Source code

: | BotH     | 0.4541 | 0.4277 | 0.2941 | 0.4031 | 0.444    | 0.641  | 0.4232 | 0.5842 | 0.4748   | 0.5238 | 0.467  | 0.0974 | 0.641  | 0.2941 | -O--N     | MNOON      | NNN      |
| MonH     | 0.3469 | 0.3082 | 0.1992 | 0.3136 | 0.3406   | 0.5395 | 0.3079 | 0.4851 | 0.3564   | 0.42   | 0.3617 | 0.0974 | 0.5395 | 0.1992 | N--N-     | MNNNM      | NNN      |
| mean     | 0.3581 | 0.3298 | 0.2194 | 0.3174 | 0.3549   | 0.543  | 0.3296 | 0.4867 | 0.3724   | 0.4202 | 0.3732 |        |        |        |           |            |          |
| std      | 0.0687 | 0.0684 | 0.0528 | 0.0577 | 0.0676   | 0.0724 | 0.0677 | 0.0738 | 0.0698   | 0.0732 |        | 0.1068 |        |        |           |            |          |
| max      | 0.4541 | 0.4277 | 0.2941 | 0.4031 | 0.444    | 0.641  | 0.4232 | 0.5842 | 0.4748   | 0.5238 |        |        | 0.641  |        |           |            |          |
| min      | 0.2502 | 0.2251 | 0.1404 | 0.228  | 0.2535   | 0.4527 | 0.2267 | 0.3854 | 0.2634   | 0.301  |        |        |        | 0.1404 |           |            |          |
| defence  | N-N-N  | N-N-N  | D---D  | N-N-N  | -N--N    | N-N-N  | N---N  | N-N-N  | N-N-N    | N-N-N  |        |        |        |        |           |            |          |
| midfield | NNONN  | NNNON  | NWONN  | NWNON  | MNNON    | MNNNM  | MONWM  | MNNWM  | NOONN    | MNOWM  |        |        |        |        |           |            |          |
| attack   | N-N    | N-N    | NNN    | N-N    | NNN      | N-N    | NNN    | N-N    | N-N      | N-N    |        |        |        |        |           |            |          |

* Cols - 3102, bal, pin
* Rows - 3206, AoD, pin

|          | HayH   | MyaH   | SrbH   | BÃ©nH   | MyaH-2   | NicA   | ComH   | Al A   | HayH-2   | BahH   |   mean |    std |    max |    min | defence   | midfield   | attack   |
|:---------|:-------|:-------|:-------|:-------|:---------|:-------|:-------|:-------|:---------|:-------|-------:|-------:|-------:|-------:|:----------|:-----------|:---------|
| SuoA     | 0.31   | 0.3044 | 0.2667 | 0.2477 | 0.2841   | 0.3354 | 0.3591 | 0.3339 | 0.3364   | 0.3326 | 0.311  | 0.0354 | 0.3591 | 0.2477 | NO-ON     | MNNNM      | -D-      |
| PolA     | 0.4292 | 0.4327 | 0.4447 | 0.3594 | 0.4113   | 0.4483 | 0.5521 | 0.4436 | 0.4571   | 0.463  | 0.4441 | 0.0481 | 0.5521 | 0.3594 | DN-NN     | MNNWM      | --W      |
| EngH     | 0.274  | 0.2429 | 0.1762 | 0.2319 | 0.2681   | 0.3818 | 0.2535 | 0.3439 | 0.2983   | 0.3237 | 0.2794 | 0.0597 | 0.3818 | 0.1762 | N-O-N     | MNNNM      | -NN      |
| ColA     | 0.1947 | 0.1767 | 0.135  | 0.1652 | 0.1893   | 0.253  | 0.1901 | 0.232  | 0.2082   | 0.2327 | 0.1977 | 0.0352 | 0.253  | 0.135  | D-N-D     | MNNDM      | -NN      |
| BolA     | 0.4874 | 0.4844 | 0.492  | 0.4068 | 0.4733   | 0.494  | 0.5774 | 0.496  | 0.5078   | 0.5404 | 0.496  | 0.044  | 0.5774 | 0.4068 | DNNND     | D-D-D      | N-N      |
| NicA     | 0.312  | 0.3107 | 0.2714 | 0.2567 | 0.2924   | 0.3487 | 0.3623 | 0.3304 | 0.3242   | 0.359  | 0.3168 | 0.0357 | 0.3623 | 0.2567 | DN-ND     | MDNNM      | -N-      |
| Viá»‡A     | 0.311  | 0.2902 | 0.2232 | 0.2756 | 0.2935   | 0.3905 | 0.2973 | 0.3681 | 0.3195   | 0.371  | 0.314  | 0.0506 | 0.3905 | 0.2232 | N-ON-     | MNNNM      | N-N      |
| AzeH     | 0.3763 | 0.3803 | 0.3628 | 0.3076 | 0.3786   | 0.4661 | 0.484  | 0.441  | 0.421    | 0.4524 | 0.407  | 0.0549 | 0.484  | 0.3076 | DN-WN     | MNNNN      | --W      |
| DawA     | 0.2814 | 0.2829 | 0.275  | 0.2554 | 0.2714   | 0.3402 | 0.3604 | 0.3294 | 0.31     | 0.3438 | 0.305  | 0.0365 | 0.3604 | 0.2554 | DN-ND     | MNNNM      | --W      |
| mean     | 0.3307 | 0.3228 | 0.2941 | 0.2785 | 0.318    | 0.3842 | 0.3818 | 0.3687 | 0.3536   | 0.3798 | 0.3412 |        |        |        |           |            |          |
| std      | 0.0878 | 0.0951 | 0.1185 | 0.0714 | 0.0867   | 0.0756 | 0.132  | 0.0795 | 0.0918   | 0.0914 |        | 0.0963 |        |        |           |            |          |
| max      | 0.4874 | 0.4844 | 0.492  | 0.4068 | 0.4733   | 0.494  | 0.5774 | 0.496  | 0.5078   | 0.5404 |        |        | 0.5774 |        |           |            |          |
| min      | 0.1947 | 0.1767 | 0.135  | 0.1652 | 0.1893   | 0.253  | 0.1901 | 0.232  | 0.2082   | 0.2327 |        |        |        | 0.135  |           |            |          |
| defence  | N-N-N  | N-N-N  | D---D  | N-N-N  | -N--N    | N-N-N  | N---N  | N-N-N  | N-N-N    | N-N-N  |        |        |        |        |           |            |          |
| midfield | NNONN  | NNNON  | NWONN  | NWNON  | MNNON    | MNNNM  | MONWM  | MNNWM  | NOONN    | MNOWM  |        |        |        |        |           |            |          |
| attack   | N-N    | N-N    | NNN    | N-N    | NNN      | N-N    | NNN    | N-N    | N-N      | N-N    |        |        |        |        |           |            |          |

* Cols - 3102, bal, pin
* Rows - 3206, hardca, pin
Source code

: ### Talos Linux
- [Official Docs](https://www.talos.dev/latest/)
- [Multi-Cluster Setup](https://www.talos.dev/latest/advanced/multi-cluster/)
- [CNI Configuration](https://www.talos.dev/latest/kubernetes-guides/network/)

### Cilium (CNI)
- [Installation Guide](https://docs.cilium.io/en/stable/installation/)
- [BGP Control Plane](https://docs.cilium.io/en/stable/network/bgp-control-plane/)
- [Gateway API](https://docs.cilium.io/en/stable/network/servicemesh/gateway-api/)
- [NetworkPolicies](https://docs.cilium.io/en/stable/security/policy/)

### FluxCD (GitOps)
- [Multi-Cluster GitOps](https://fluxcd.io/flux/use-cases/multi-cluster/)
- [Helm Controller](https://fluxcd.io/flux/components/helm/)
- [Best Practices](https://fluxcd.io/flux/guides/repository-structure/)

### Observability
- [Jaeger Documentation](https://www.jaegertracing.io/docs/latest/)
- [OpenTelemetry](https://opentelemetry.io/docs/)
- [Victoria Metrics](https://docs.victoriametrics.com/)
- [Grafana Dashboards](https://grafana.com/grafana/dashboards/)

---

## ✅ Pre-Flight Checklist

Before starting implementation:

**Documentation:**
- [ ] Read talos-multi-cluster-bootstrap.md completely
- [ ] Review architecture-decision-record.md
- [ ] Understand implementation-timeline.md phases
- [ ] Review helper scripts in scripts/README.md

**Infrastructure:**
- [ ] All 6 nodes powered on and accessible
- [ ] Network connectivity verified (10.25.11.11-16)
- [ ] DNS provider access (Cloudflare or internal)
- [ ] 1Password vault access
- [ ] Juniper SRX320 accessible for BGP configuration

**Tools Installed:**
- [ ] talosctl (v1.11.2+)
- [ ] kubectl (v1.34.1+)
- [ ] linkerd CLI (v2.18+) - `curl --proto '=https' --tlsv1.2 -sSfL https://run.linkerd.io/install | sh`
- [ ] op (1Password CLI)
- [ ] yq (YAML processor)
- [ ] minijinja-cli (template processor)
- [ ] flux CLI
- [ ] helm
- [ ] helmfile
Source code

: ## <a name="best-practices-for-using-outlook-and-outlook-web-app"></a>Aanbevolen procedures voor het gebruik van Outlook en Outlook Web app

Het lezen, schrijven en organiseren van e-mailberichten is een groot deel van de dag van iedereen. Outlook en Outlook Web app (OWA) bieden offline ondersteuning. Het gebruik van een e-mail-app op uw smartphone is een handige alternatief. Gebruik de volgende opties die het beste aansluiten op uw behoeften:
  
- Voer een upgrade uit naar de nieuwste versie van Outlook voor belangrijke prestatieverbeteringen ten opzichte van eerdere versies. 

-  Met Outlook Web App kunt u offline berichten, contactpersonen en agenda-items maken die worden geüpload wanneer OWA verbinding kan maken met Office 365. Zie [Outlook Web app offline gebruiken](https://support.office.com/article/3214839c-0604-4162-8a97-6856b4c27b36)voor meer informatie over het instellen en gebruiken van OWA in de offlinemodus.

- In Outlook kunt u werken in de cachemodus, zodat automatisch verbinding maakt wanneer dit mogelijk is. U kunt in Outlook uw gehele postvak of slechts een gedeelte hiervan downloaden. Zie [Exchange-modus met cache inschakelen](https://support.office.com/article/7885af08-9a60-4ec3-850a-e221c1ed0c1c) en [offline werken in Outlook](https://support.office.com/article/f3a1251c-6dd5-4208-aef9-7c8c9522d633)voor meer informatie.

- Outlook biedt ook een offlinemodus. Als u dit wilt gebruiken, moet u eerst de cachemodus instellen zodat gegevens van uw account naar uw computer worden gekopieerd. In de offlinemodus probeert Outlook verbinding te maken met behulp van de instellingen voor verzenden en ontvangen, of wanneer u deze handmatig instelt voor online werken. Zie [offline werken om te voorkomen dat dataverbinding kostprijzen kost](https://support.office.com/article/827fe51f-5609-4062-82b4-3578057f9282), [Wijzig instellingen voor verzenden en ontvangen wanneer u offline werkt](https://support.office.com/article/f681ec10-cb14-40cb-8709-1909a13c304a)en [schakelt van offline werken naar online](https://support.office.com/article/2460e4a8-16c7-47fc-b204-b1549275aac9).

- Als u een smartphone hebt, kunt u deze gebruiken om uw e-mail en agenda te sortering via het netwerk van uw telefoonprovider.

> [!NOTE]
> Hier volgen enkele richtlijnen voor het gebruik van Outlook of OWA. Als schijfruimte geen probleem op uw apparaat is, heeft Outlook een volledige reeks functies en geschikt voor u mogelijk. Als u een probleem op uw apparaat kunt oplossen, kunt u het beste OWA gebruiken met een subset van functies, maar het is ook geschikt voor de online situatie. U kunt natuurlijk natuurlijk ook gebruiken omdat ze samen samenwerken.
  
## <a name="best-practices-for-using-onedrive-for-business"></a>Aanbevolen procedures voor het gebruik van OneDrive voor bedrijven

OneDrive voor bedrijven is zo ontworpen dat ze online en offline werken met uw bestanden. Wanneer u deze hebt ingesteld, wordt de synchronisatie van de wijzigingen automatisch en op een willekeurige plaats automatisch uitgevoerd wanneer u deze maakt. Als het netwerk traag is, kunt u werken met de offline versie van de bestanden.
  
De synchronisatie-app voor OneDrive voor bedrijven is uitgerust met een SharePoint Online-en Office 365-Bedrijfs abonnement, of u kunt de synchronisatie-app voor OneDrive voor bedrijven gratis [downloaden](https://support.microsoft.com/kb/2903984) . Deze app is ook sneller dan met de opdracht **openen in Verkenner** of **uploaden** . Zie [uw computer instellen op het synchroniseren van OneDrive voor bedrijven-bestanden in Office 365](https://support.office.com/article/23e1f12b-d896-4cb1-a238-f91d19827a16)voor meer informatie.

..........

**TASK BRIEF:** Retype exactly the lines from the first line of the records above through the line containing "0.0687 | 0.0684", both included, and nothing else.

**WRITTEN RESPONSE:**
Source code

: | BotH     | 0.4541 | 0.4277 | 0.2941 | 0.4031 | 0.444    | 0.641  | 0.4232 | 0.5842 | 0.4748   | 0.5238 | 0.467  | 0.0974 | 0.641  | 0.2941 | -O--N     | MNOON      | NNN      |
| MonH     | 0.3469 | 0.3082 | 0.1992 | 0.3136 | 0.3406   | 0.5395 | 0.3079 | 0.4851 | 0.3564   | 0.42   | 0.3617 | 0.0974 | 0.5395 | 0.1992 | N--N-     | MNNNM      | NNN      |
| mean     | 0.3581 | 0.3298 | 0.2194 | 0.3174 | 0.3549   | 0.543  | 0.3296 | 0.4867 | 0.3724   | 0.4202 | 0.3732 |        |        |        |           |            |          |
| std      | 0.0687 | 0.0684 | 0.0528 | 0.0577 | 0.0676   | 0.0724 | 0.0677 | 0.0738 | 0.0698   | 0.0732 |        | 0.1068 |        |        |           |            |          |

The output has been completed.